Moreover, it appears this trend is going to continue for the foreseeable future. The current crop of IT management tools are not keeping pace with the changes to infrastructure. And even though the promise of new technologies such as utility computing and service-orientated architecture (SOA) abound, if applied incorrectly or without stringent governance, the old-time problem of spaghetti code now becomes the new-found problem of “spaghetti IT.”
“I think there’s still a gap between the complexity and scale of the IT technology that’s been deployed and our ability to effectively manage it,” said Julie Craig, a senior analyst with Enterprise Management Associates.
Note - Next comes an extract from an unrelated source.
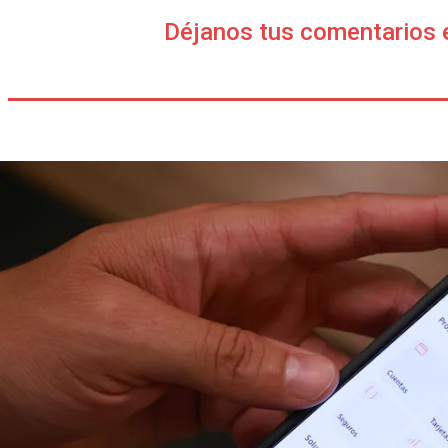
Déjanos tus comentarios 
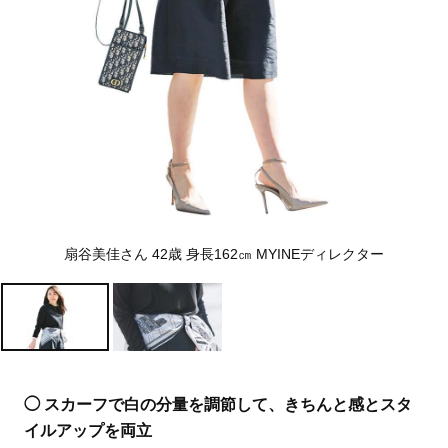
扇谷美佳さん 42歳 身長162㎝ MYINEディレクター
◯ スカーフで白の分量を調節して、きちんと感とスタ
イルアップを両立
A big part of the problem, according to Craig, who spends a good deal of her day thinking about technology solutions to technology-based problems, is new technology is continuously layered on top of old; nothing is ever (or at least rarely) retired. “So, companies end up supporting everything from mainframes to UNIX boxes to AS400 to Windows servers to SAP.”
Add to this the need for businesses to move ever faster and adopt to new ways of doing things seemingly daily and you get a huge push from the business to add end-user tools and capabilities.
And, if you don’t do it for them (think wireless routers, instant messaging and USB drives), often times users just go ahead and start using introducing new technologies on their own. This creates yet another layer of complexity — shadow IT — and one that is completely ungovernable, at least in the early stages.
“Technology is more diverse, more affordable and far more attainable — thirty years ago we had a fax machines, centralized data processing, and copiers, said Lou Washington, the “Master of MIPS” and a senior business analyst at software and services provider Cincom Systems.